} I'll be glad to! And can you guess what I'm going to guess?
}
} Of course you can, because I'm infallible. So you know I'll guess right
} first time out. That's not a lot of fun though, is it? So instead,
} here's my evil twin, the Internet Notacle, and he's going to ask you to
} guess what he guesses you're going to ask me. You'll never guess what
} he guesses!
}
} I'm not your evil twin.
}
} It's just a figure of speech.
}
} I don't even know you. We've never met before.
}
} Then explain what you're doing living in my temple.
}
} This isn't your temple, it's my temple. You're a burglar. I'm
} calling the police.
}
} Nottie, we haven't got time for this...
}
} We have too! We're immortal. If I sat here flicking my lips going
} beable, beable for the next three millennia, we'd have more than
} enough time for it.
}
} Yes, all right, but my supplicant wouldn't. So why don't you--
}
} That's not your supplicant, it's my supplicant. You don't have
} supplicants. Nobody'd come to grovel abjectly and obsequiously
} before an all-time, top of the range mega-loser like you. Me, on
} the other hand--
}
} Nottie, don't make me hurt you again.
}
} ...
}
} Good. Now, ask the supplicant to guess what you guess he's going to ask
} me.
}
} ...Ask me.
}
} Oh, very well! What he's going to ask you.
}
} No way. He hasn't grovelled yet.
}
} Excuse us a moment, supplicant.
}
} Hey, what're you...? Get away from me. Aaahh! AAARGGGH! OW,
} OW, stop it, OW! All right, all right, I'll ask him!
}
} I knew you'd see sense in the end.
}
} Stupid supplicant, guess what I guess you're going to ask my
} stinky big bully of a brother, who's the ickiest pooh in all the
} known multiverse and some others besides.
}
} Eloquently if ungraciously put. Well, supplicant? Can you guess what
} the infinitely perverse Internet Notacle guesses your question to me
} might be? Go on, I'll give you three tries. No, chickens don't enter
} into it. Shush, Nottie! Neither does true love. Ha, ha! Not so easy, is
} it? Nottie, be quiet, you've had your turn. One more try, supplicant.

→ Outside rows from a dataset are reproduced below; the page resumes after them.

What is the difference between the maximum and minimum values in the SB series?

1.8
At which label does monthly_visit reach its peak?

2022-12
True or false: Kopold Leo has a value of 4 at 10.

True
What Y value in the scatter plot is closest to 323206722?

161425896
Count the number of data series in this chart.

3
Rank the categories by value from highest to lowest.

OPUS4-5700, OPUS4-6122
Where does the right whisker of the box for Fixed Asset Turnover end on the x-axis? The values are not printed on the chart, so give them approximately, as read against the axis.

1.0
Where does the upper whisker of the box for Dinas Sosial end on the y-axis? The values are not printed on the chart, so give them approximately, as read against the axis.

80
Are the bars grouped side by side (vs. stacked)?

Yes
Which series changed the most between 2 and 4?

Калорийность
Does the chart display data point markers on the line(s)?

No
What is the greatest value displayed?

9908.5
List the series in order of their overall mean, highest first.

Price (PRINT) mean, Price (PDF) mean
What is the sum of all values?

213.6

} Disfiguring skin complaints? Hah, that's the worst yet! Not by a mile!
}
} Don't feel too bad, supplicant. Even the Oracle, who sees the little
} sparrow fall and knows what evil lurks in the hearts of men, can't
} figure out what my idiot brother is going to say next half the time. I
} think it's a quantum mechanical, Schroedinger's cat sort of thing. Just
} be thankful we didn't get a visit from my other twin, the Internet
} Andacle--
}
} He's even stinkier than you!
}
} --or you really would have got a dose of Boole's Revenge. And, just to
} show you there's no hard feelings, the answer to the question you were
} actually going to ask me is: about an ell.
}
} You owe the Oracle an only childhood.
}
} Out of idle curiosity, Nottie, what did you guess that supplicant was
} going to ask me?
}
} I guessed he was going to ask: where can a chicken with a
} disfiguring skin complaint find true love? I did, I swear it! Get
} away! Ow, ow, OW! Rotter! AAAaahhHHHHHH!